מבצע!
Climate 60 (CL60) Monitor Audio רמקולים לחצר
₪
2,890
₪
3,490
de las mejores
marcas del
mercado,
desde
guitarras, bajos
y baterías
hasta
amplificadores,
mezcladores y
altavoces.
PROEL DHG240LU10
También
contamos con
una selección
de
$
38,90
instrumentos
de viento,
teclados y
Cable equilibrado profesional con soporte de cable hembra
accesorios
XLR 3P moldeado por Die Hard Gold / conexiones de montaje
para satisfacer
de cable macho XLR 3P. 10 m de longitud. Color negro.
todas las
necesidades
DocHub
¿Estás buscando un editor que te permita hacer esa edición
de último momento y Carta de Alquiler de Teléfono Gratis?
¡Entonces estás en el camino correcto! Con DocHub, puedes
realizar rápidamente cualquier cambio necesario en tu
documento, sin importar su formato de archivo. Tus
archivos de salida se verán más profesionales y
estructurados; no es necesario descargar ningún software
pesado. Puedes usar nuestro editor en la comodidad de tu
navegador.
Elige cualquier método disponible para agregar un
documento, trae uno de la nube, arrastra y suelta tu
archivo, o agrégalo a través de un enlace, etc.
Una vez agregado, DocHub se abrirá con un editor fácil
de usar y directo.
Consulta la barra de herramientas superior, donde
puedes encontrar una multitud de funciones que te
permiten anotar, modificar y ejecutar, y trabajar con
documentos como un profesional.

++++++

* Your objective
Could you retype every line of the data above, keeping each character and line break unchanged?

* Exercise result
מבצע!
Climate 60 (CL60) Monitor Audio רמקולים לחצר
₪
2,890
₪
3,490
de las mejores
marcas del
mercado,
desde
guitarras, bajos
y baterías
hasta
amplificadores,
mezcladores y
altavoces.
PROEL DHG240LU10
También
contamos con
una selección
de
$
38,90
instrumentos
de viento,
teclados y
Cable equilibrado profesional con soporte de cable hembra
accesorios
XLR 3P moldeado por Die Hard Gold / conexiones de montaje
para satisfacer
de cable macho XLR 3P. 10 m de longitud. Color negro.
todas las
necesidades
DocHub
¿Estás buscando un editor que te permita hacer esa edición
de último momento y Carta de Alquiler de Teléfono Gratis?
¡Entonces estás en el camino correcto! Con DocHub, puedes
realizar rápidamente cualquier cambio necesario en tu
documento, sin importar su formato de archivo. Tus
archivos de salida se verán más profesionales y
estructurados; no es necesario descargar ningún software
pesado. Puedes usar nuestro editor en la comodidad de tu
navegador.
Elige cualquier método disponible para agregar un
documento, trae uno de la nube, arrastra y suelta tu
archivo, o agrégalo a través de un enlace, etc.
Una vez agregado, DocHub se abrirá con un editor fácil
de usar y directo.
Consulta la barra de herramientas superior, donde
puedes encontrar una multitud de funciones que te
permiten anotar, modificar y ejecutar, y trabajar con
documentos como un profesional.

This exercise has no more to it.